═════ Listed entries ═════

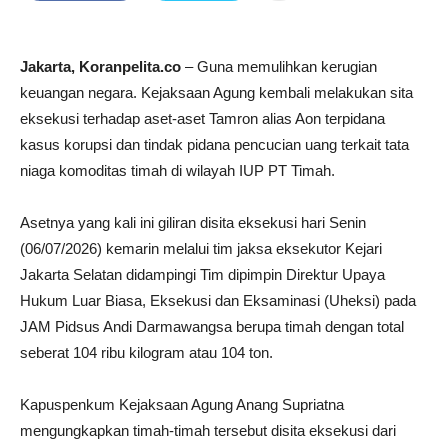
Jakarta, Koranpelita.co
– Guna memulihkan kerugian
keuangan negara. Kejaksaan Agung kembali melakukan sita
eksekusi terhadap aset-aset Tamron alias Aon terpidana
kasus korupsi dan tindak pidana pencucian uang terkait tata
niaga komoditas timah di wilayah IUP PT Timah.
Asetnya yang kali ini giliran disita eksekusi hari Senin
(06/07/2026) kemarin melalui tim jaksa eksekutor Kejari
Jakarta Selatan didampingi Tim dipimpin Direktur Upaya
Hukum Luar Biasa, Eksekusi dan Eksaminasi (Uheksi) pada
JAM Pidsus Andi Darmawangsa berupa timah dengan total
seberat 104 ribu kilogram atau 104 ton.
Kapuspenkum Kejaksaan Agung Anang Supriatna
mengungkapkan timah-timah tersebut disita eksekusi dari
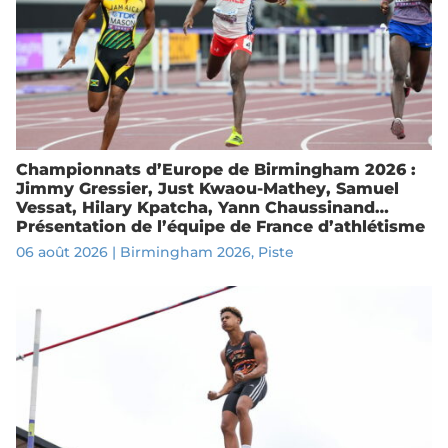
Championnats d’Europe de Birmingham 2026 :
Jimmy Gressier, Just Kwaou-Mathey, Samuel
Vessat, Hilary Kpatcha, Yann Chaussinand…
Présentation de l’équipe de France d’athlétisme
06 août 2026
|
Birmingham 2026
,
Piste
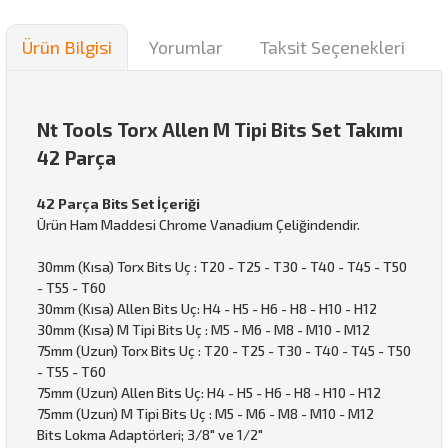
Ürün Bilgisi
Yorumlar
Taksit Seçenekleri
Nt Tools Torx Allen M Tipi Bits Set Takımı
42 Parça
42 Parça Bits Set İçeriği
Ürün Ham Maddesi Chrome Vanadium Çeliğindendir.
30mm (Kısa) Torx Bits Uç : T20 - T25 - T30 - T40 - T45 - T50
- T55 - T60
30mm (Kısa) Allen Bits Uç: H4 - H5 - H6 - H8 - H10 - H12
30mm (Kısa) M Tipi Bits Uç : M5 - M6 - M8 - M10 - M12
75mm (Uzun) Torx Bits Uç : T20 - T25 - T30 - T40 - T45 - T50
- T55 - T60
75mm (Uzun) Allen Bits Uç: H4 - H5 - H6 - H8 - H10 - H12
75mm (Uzun) M Tipi Bits Uç : M5 - M6 - M8 - M10 - M12
Bits Lokma Adaptörleri; 3/8" ve 1/2"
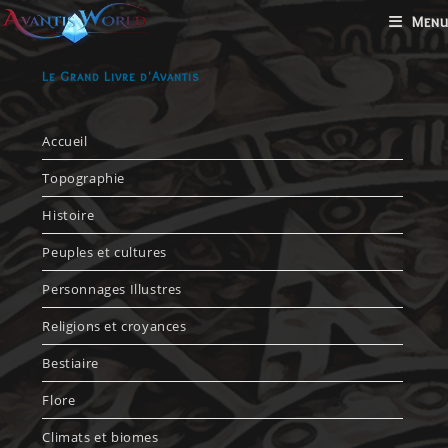
Menu
Le Grand Livre d'Avantis
Accueil
Topographie
Histoire
Peuples et cultures
Personnages Illustres
Religions et croyances
Bestiaire
Flore
Climats et biomes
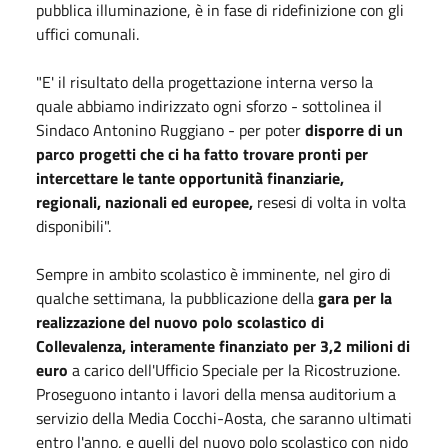
pubblica illuminazione, è in fase di ridefinizione con gli
uffici comunali.
"E' il risultato della progettazione interna verso la
quale abbiamo indirizzato ogni sforzo - sottolinea il
Sindaco Antonino Ruggiano - per poter
disporre di un
parco progetti che ci ha fatto trovare pronti per
intercettare le tante opportunità finanziarie,
regionali, nazionali ed europee,
resesi di volta in volta
disponibili".
Sempre in ambito scolastico è imminente, nel giro di
qualche settimana, la pubblicazione della
gara per la
realizzazione del nuovo polo scolastico di
Collevalenza, interamente finanziato per 3,2 milioni di
euro
a carico dell'Ufficio Speciale per la Ricostruzione.
Proseguono intanto i lavori della mensa auditorium a
servizio della Media Cocchi-Aosta, che saranno ultimati
entro l'anno, e quelli del nuovo polo scolastico con nido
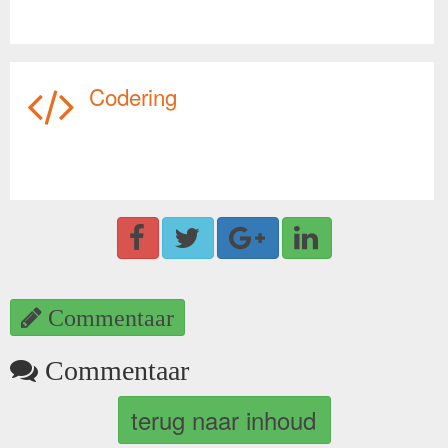
Codering
Commentaar
Commentaar
terug naar inhoud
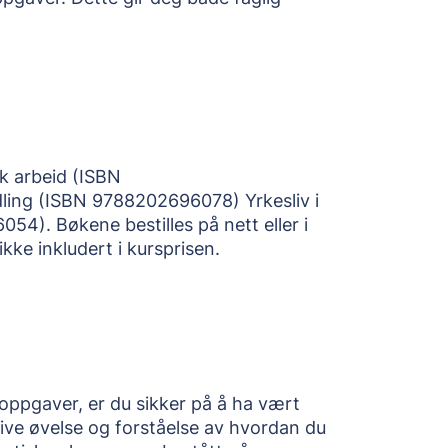
k arbeid (ISBN
ng (ISBN 9788202696078) Yrkesliv i
). Bøkene bestilles på nett eller i
kke inkludert i kursprisen.
soppgaver, er du sikker på å ha vært
ive øvelse og forståelse av hvordan du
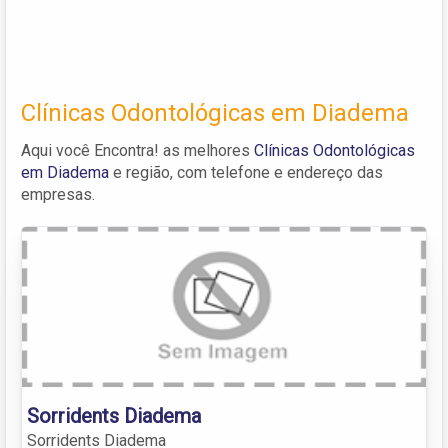
Clínicas Odontológicas em Diadema
Aqui você Encontra! as melhores
Clínicas Odontológicas
em Diadema
e região, com telefone e endereço das
empresas.
Sorridents Diadema
Sorridents Diadema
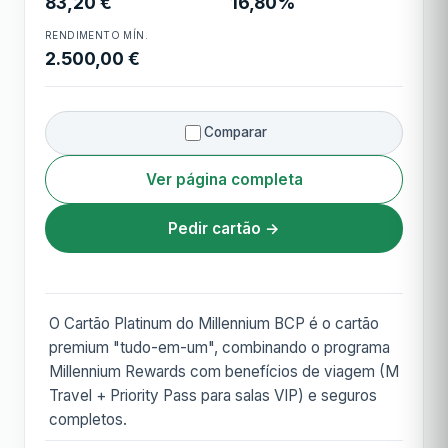
83,20 €
16,80%
RENDIMENTO MÍN.
2.500,00 €
Comparar
Ver página completa
Pedir cartão →
O Cartão Platinum do Millennium BCP é o cartão
premium "tudo-em-um", combinando o programa
Millennium Rewards com benefícios de viagem (M
Travel + Priority Pass para salas VIP) e seguros
completos.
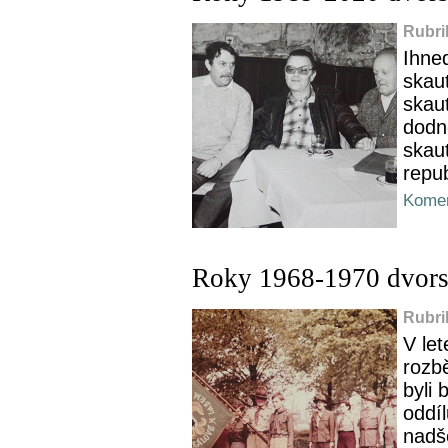
Rubri
Ihne
skaut
skau
dodn
skaut
repu
Komen
Roky 1968-1970 dvors
Rubri
V let
rozbě
byli 
oddíl
nadš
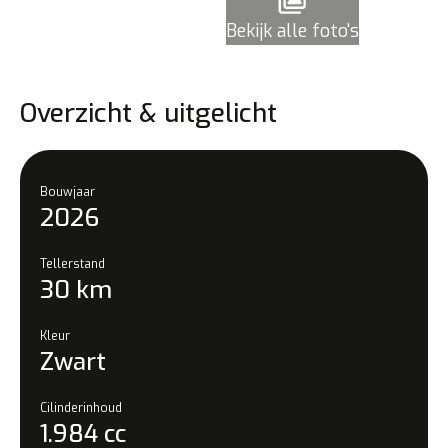
Bekijk alle foto's
Overzicht & uitgelicht
Bouwjaar
2026
Tellerstand
30 km
Kleur
Zwart
Cilinderinhoud
1.984 cc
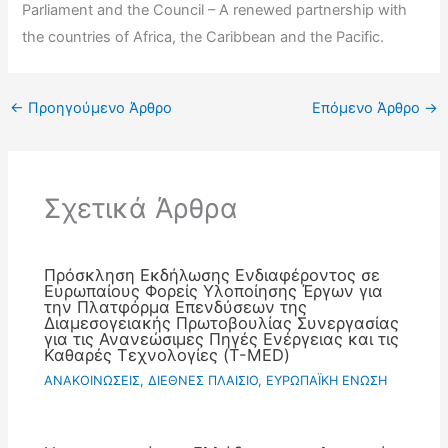
Parliament and the Council – A renewed partnership with
the countries of Africa, the Caribbean and the Pacific.
←
Προηγούμενο Άρθρο
Επόμενο Άρθρο
→
Σχετικά Άρθρα
Πρόσκληση Εκδήλωσης Ενδιαφέροντος σε
Ευρωπαίους Φορείς Υλοποίησης Έργων για
την Πλατφόρμα Επενδύσεων της
Διαμεσογειακής Πρωτοβουλίας Συνεργασίας
για τις Ανανεώσιμες Πηγές Ενέργειας και τις
Καθαρές Τεχνολογίες (T-MED)
ΑΝΑΚΟΙΝΩΣΕΙΣ
,
ΔΙΕΘΝΕΣ ΠΛΑΙΣΙΟ
,
ΕΥΡΩΠΑΪΚΗ ΕΝΩΣΗ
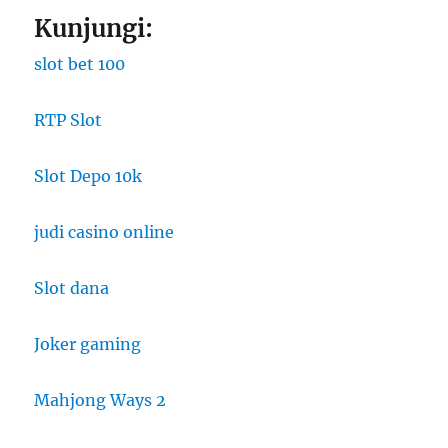
Kunjungi:
slot bet 100
RTP Slot
Slot Depo 10k
judi casino online
Slot dana
Joker gaming
Mahjong Ways 2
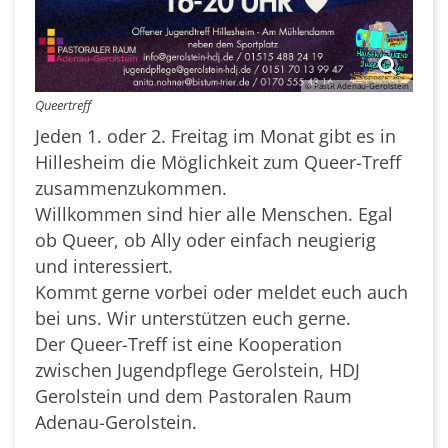
© PastR Adenau-Gerolstein
Queertreff
Jeden 1. oder 2. Freitag im Monat gibt es in
Hillesheim die Möglichkeit zum Queer-Treff
zusammenzukommen.
Willkommen sind hier alle Menschen. Egal
ob Queer, ob Ally oder einfach neugierig
und interessiert.
Kommt gerne vorbei oder meldet euch auch
bei uns. Wir unterstützen euch gerne.
Der Queer-Treff ist eine Kooperation
zwischen Jugendpflege Gerolstein, HDJ
Gerolstein und dem Pastoralen Raum
Adenau-Gerolstein.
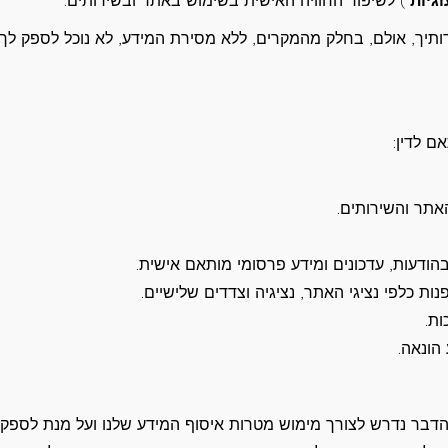
וגיות
") לשיפור החוויה האישית בשימוש באתר ובשירותים.
ותיך, אולם, בחלק מהמקרים, ללא מסירת המידע, לא נוכל לספק לך
 לדין:
אתר והשירותים.
 בהודעות, עדכונים ומידע פרסומי מותאם אישית.
ות כלפי נציגי האתר, נציגיה וצדדים שלישיים.
ות.
הונאה.
הדבר נדרש לצורך מימוש מטרות איסוף המידע שלנו ועל מנת לספק 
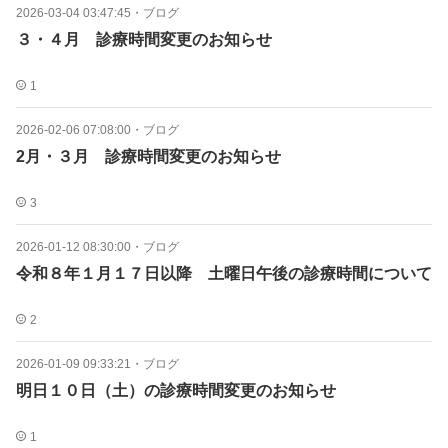
2026-03-04 03:47:45
・
ブログ
３・４月 診療時間変更のお知らせ
1
2026-02-06 07:08:00
・
ブログ
2月・３月 診療時間変更のお知らせ
3
2026-01-12 08:30:00
・
ブログ
令和８年１月１７日以降 土曜日午後の診療時間について
2
2026-01-09 09:33:21
・
ブログ
明日１０日（土）の診療時間変更のお知らせ
1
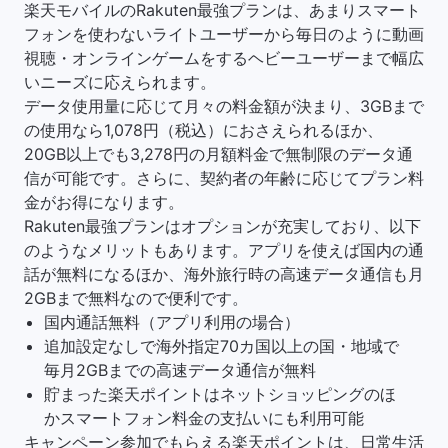
楽天モバイルのRakuten最強プランは、あまりスマート
フォンを使わないライトユーザーから毎日のように動画
視聴・オンラインゲームをするヘビーユーザーまで幅広
いニーズに応えられます。
データ使用量に応じて月々の料金額が決まり、3GBまで
の使用なら1,078円（税込）におさえられるほか、
20GB以上でも3,278円の月額料金で無制限のデータ通
信が可能です。さらに、契約者の年齢に応じてプラン料
金がお得になります。
Rakuten最強プランはオプションが充実しており、以下
のようなメリットもあります。アプリを使えば国内の通
話が無料になるほか、海外旅行時の高速データ通信も月
2GBまで無料なので便利です。
国内通話無料（アプリ利用の場合）
追加設定なしで海外指定70カ国以上の国・地域で
毎月2GBまでの高速データ通信が無料
貯まった楽天ポイントはネットショッピングのほ
かスマートフォン料金の支払いにも利用可能
キャンペーン参加でもらえる楽天ポイントは、日常生活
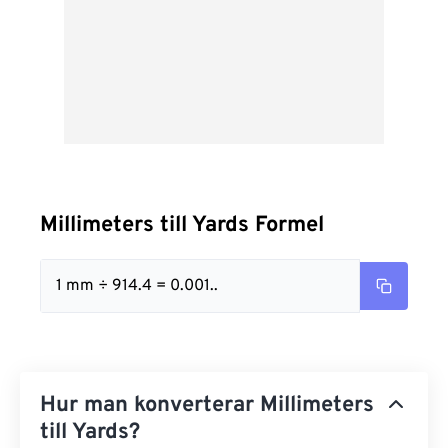
Millimeters till Yards Formel
1 mm ÷ 914.4 = 0.001..
Hur man konverterar Millimeters
till Yards?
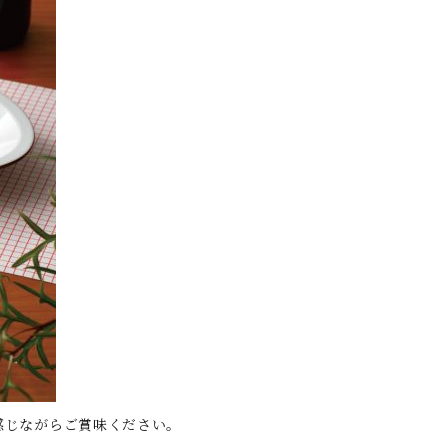
感じながらご賞味ください。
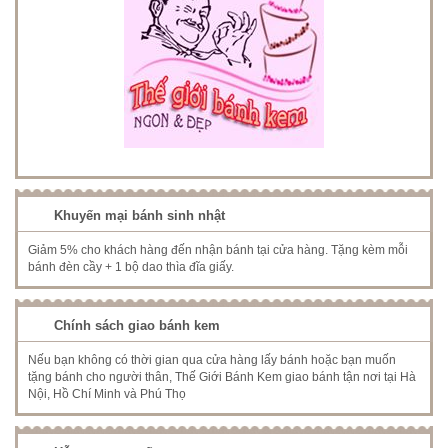
Khuyến mại bánh sinh nhật
Giảm 5% cho khách hàng đến nhận bánh tại cửa hàng. Tặng kèm mỗi
bánh đèn cầy + 1 bộ dao thìa đĩa giấy.
Chính sách giao bánh kem
Nếu bạn không có thời gian qua cửa hàng lấy bánh hoặc bạn muốn
tặng bánh cho người thân, Thế Giới Bánh Kem giao bánh tận nơi tại Hà
Nội, Hồ Chí Minh và Phú Thọ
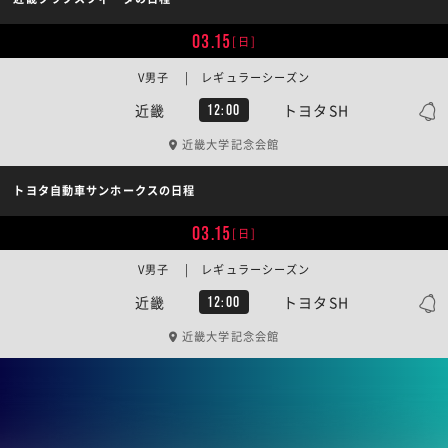
03.15
[日]
V男子 | レギュラーシーズン
近畿
トヨタSH
12:00
近畿大学記念会館
トヨタ自動車サンホークスの日程
03.15
[日]
V男子 | レギュラーシーズン
近畿
トヨタSH
12:00
近畿大学記念会館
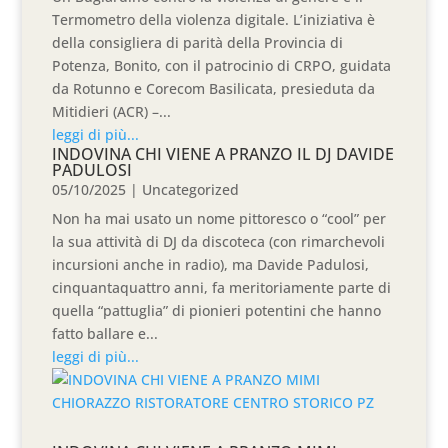
Termometro della violenza digitale. L’iniziativa è
della consigliera di parità della Provincia di
Potenza, Bonito, con il patrocinio di CRPO, guidata
da Rotunno e Corecom Basilicata, presieduta da
Mitidieri (ACR) –...
leggi di più...
INDOVINA CHI VIENE A PRANZO IL DJ DAVIDE
PADULOSI
05/10/2025
|
Uncategorized
Non ha mai usato un nome pittoresco o “cool” per
la sua attività di DJ da discoteca (con rimarchevoli
incursioni anche in radio), ma Davide Padulosi,
cinquantaquattro anni, fa meritoriamente parte di
quella “pattuglia” di pionieri potentini che hanno
fatto ballare e...
leggi di più...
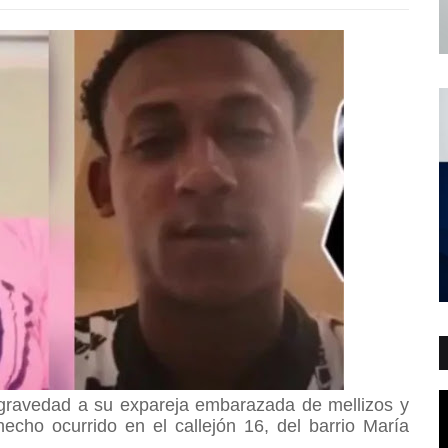
gravedad a su expareja embarazada de mellizos y
echo ocurrido en el callejón 16, del barrio María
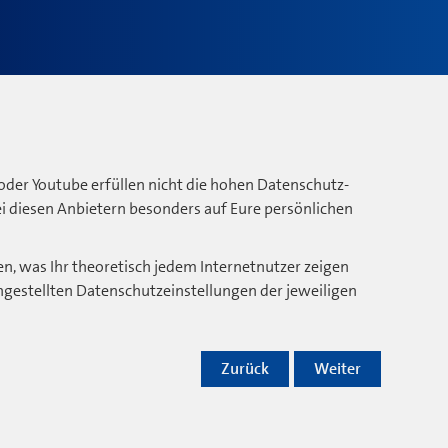
oder Youtube erfüllen nicht die hohen Datenschutz-
bei diesen Anbietern besonders auf Eure persönlichen
n, was Ihr theoretisch jedem Internetnutzer zeigen
ngestellten Datenschutzeinstellungen der jeweiligen
Zurück
Weiter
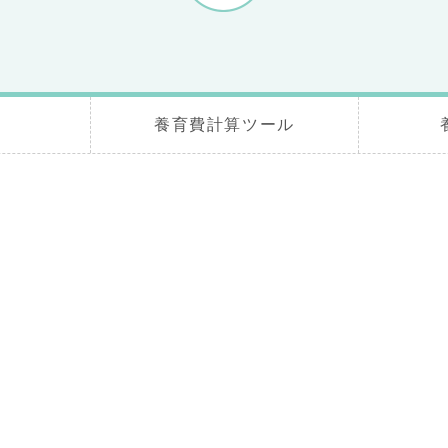
養育費計算ツール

═════

Write out again every line from the one containing "gravedad a su" down to the last of the lines, leaving the pictures out.

gravedad a su expareja embarazada de mellizos y
echo ocurrido en el callejón 16, del barrio María
oder Youtube erfüllen nicht die hohen Datenschutz-
bei diesen Anbietern besonders auf Eure persönlichen
n, was Ihr theoretisch jedem Internetnutzer zeigen
ngestellten Datenschutzeinstellungen der jeweiligen
Zurück
Weiter
養育費計算ツール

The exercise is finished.